Les résidents luxembourgeois peuvent maintenant payer facilement avec DIGICASH les taxes sur les véhicules automoteurs de l’Administration des Douanes et Accises et certains types de contraventions de la Police Grand-Ducale. Quels autres usages et contextes d’utilisation du paiement mobile avez-vous planifié ou envisagez-vous ? Quels autres ministères ou départements suivront ?
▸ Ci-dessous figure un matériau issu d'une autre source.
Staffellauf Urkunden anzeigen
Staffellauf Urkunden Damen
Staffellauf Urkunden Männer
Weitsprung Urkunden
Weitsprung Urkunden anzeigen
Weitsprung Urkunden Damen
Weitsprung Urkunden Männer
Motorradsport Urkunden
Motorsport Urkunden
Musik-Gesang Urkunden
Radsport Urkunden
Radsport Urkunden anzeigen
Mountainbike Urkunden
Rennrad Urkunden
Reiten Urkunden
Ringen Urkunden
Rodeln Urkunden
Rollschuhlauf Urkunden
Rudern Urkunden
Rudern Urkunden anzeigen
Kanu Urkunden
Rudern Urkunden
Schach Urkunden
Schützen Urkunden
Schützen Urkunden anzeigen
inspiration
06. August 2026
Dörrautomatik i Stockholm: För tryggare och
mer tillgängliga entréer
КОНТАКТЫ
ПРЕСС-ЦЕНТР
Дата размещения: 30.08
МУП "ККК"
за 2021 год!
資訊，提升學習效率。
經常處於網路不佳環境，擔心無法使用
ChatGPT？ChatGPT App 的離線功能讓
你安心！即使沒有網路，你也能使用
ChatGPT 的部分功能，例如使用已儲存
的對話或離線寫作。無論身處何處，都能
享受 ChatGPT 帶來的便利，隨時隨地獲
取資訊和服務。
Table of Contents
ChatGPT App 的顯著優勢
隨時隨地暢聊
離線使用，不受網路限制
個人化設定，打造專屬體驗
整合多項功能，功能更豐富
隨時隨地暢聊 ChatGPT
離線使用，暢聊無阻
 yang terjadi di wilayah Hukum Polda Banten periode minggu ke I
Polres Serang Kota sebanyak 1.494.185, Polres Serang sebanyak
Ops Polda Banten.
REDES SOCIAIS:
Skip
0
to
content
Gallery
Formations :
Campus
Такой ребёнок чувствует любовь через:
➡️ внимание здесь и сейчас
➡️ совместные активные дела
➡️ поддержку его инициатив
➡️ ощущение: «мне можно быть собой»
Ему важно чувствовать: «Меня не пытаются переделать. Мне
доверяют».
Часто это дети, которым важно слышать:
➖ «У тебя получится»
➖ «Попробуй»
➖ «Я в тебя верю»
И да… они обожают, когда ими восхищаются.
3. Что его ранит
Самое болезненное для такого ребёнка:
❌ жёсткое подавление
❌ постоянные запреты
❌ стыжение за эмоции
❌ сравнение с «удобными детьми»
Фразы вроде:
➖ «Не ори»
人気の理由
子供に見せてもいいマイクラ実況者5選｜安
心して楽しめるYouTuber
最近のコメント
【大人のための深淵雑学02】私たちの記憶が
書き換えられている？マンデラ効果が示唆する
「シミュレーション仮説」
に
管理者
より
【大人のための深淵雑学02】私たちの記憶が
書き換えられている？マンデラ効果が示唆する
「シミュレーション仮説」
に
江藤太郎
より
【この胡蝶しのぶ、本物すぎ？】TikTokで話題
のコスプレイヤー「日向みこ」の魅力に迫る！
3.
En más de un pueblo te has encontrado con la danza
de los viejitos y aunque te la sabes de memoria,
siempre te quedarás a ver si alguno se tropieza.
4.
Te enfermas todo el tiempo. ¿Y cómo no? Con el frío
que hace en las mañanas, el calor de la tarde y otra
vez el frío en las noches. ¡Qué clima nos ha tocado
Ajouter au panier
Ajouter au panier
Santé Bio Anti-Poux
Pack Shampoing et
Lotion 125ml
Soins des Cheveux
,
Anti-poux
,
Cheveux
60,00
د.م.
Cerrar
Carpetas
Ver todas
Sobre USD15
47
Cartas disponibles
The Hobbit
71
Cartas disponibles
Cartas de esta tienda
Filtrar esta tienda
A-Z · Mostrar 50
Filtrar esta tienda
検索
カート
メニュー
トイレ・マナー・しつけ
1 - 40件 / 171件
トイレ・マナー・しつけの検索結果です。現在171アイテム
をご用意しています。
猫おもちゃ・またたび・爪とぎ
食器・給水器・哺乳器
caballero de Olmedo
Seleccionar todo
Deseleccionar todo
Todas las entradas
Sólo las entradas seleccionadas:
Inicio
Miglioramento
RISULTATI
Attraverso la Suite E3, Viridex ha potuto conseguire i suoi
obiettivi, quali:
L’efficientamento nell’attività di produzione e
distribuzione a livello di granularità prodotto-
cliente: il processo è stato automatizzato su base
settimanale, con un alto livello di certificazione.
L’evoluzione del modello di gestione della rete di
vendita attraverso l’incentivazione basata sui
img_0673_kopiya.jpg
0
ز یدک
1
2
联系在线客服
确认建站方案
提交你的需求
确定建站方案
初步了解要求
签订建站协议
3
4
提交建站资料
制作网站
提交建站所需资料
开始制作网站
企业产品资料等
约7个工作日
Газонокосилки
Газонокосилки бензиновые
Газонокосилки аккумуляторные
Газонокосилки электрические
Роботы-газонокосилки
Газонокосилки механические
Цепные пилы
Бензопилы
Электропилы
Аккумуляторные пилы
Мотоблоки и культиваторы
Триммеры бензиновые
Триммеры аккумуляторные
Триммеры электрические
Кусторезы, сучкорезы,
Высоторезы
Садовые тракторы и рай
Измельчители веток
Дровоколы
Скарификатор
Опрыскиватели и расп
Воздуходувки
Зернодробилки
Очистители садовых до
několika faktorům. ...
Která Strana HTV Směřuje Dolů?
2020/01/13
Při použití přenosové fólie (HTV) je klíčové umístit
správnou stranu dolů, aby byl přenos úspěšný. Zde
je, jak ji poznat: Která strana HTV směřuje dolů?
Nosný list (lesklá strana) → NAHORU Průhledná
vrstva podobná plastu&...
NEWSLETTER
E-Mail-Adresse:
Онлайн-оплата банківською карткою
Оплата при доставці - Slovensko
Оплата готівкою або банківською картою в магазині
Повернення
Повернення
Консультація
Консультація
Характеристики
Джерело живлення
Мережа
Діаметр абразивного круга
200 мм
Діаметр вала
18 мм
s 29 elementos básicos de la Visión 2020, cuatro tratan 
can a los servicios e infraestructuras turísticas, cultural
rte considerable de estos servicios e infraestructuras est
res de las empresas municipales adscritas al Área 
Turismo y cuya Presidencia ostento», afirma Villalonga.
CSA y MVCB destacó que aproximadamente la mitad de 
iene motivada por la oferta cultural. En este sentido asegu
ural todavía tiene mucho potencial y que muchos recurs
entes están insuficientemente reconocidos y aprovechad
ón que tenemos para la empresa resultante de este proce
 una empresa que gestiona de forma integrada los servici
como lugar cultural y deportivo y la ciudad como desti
Notre volonté est d’étendre la solution DIGICASH au sein d’autres administrations qui le souhaitent, dans la limite de nos prérogatives. Prochainement, nous allons par exemple permettre aux citoyens de payer leur carte d’identité électronique (eID) ou leur passeport avec DIGICASH, en ligne sur le portail Guichet.lu. L’accueil de Guichet.lu, situé rue Notre-Dame à Luxembourg-ville, est aussi équipé d’un DIGICASH Beacon pour permettre de payer son eID directement au comptoir. Les guichets de l’Administration de l’enregistrement et des domaines permettent déjà le paiement par smartphone.

Enfin, en ma fonction de ministre de l’Intérieur, j’ai le plaisir de mentionner que depuis 2012, plusieurs communes ont introduit des modes de paiement électronique, dont DIGICASH, avec le support du Syndicat Intercommunal de Gestion Informatique (SIGI) notamment par la plateforme interactive du secteur communal, macommune.lu.